Discussion of the Related Art
Referring to FIG. 1, a conventional ATE system 100 (sometimes referred to as a “tester” or an “ATE”) may comprise an automated tester 110 having a plurality of test channels (not shown) that have contacts forming a tester interface 131. Each channel can each generate or measure a signal at a channel contact, which may be connected to a test point on a device under test 150 through a device interface board 135.
Within the tester 110, the test signals may be generated or measured in instruments. Each instrument may process signals for multiple channels, such that each instrument is coupled to multiple contacts at tester interface 131. Frequently, the contacts for each instrument are close together in tester interface 131. For example, a typical contact density would entail multiple regions, each about one square inch, having a large number of contacts, such as 64.
In some implementations, the device under test 150 may be a wafer or one or more packaged integrated circuits. For example, the ATE may be used for testing integrated circuit devices on a wafer for quality assurance prior to dicing the wafer and packaging the devices.
Because integrated circuit devices are typically manufactured in large quantities on a wafer and may be operated at high speeds (e.g., data rates up to and greater than 10 Gb/s), an automated tester 110 may have hundreds or thousands of channels. Each channel, itself, must operate at a high speed with high timing accuracy and high accuracy in measuring voltages or other parameters. To achieve the required accuracy, each channel is calibrated or verified from time to time.

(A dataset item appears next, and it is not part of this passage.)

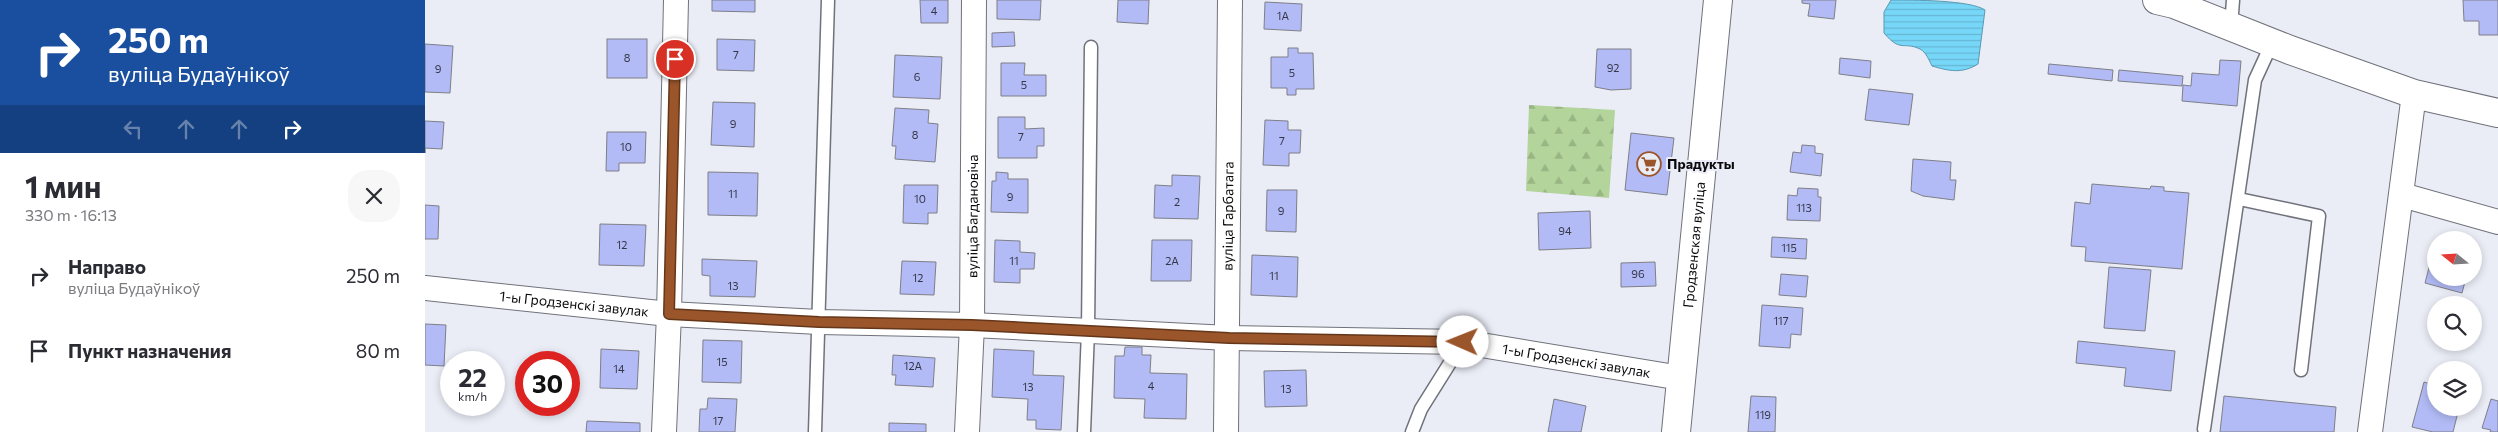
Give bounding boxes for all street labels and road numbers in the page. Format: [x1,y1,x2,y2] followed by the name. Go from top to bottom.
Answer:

In a conventional calibration procedure, calibration may be achieved by removing the device interface board 135 to expose the tester interface 131. The device interface board 135 may be replaced by a robot assembly with a single probe connected to a signal analyzer through a short coax cable. The robot may move the probe from one channel to another during the calibration process. Such connections made through a coaxial cable provide high signal fidelity at the instrument used for calibration measurements, ensuring that the measurements have the accuracy required for accurate calibration of tester channels.